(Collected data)
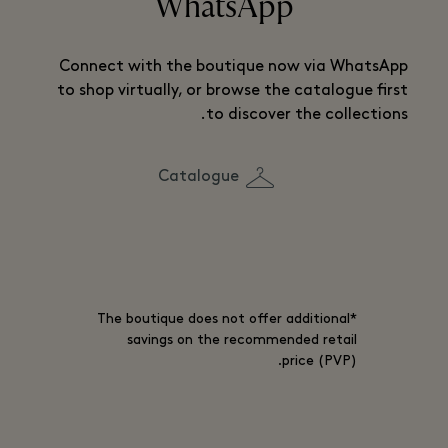
WhatsApp
Connect with the boutique now via WhatsApp
to shop virtually, or browse the catalogue first
to discover the collections.
Catalogue
*The boutique does not offer additional
savings on the recommended retail
price (PVP).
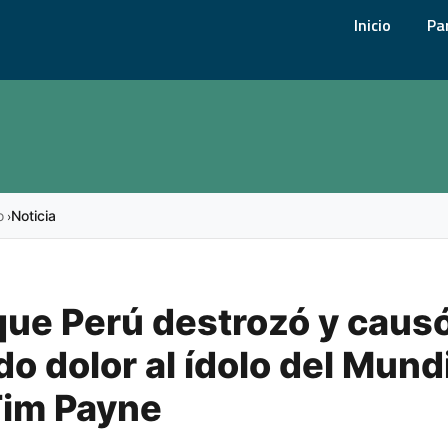
Inicio
Pa
o
Noticia
›
que Perú destrozó y caus
o dolor al ídolo del Mund
Tim Payne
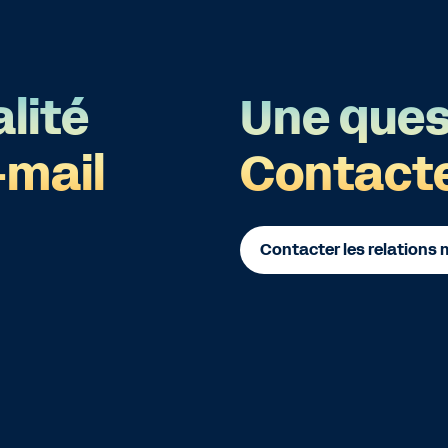
lité
Une ques
-mail
Contact
Contacter les relations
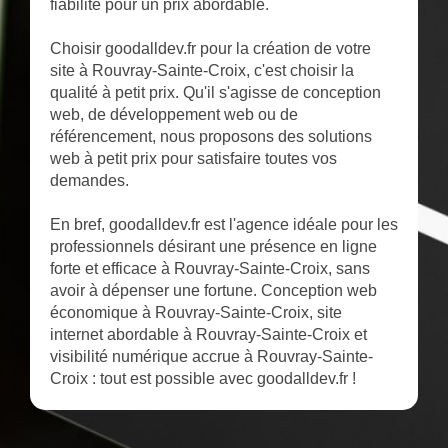
fiabilité pour un prix abordable.
Choisir goodalldev.fr pour la création de votre
site à Rouvray-Sainte-Croix, c'est choisir la
qualité à petit prix. Qu'il s'agisse de conception
web, de développement web ou de
référencement, nous proposons des solutions
web à petit prix pour satisfaire toutes vos
demandes.
En bref, goodalldev.fr est l'agence idéale pour les
professionnels désirant une présence en ligne
forte et efficace à Rouvray-Sainte-Croix, sans
avoir à dépenser une fortune. Conception web
économique à Rouvray-Sainte-Croix, site
internet abordable à Rouvray-Sainte-Croix et
visibilité numérique accrue à Rouvray-Sainte-
Croix : tout est possible avec goodalldev.fr !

About this exercise
Where a line in the entries holds "Sainte", copy that line.

Answer to the problem
site à Rouvray-Sainte-Croix, c'est choisir la
forte et efficace à Rouvray-Sainte-Croix, sans
économique à Rouvray-Sainte-Croix, site
internet abordable à Rouvray-Sainte-Croix et
visibilité numérique accrue à Rouvray-Sainte-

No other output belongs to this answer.